Stored items from a collection
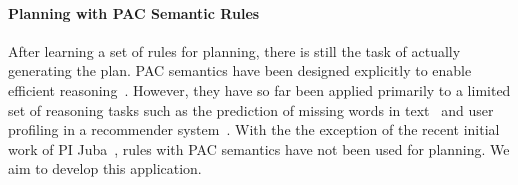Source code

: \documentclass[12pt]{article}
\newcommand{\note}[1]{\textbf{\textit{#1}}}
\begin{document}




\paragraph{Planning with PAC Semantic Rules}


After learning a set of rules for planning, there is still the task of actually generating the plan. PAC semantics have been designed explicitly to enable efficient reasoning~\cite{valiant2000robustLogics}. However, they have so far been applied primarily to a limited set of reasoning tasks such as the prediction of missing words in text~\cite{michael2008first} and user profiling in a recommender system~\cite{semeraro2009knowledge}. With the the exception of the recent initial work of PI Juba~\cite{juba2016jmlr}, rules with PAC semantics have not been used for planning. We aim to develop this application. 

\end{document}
* * *
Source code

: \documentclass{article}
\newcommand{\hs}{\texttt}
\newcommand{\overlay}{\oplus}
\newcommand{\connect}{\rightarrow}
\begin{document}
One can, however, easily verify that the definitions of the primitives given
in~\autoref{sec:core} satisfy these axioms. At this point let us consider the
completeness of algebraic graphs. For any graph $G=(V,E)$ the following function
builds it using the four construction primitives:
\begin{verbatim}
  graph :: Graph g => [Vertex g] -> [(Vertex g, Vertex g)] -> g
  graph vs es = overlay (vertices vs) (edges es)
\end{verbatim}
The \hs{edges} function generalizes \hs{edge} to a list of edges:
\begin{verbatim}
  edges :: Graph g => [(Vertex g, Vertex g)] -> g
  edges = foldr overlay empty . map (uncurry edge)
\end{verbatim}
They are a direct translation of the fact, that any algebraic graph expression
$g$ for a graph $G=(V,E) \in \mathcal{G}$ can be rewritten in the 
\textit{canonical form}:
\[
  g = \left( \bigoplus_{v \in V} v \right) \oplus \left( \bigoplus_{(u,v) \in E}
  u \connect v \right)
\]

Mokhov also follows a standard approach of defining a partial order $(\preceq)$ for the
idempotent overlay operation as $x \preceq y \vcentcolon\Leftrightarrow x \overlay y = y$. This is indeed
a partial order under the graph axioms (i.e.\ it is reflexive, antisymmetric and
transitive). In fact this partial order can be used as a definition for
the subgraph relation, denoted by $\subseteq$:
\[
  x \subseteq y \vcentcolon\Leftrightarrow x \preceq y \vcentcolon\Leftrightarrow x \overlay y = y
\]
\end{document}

• **PROBLEM TO WORK ON**
Each line of the data that holds "textit" should be copied.

• **SOLUTION TO THIS TASK**
\newcommand{\note}[1]{\textbf{\textit{#1}}}
\textit{canonical form}:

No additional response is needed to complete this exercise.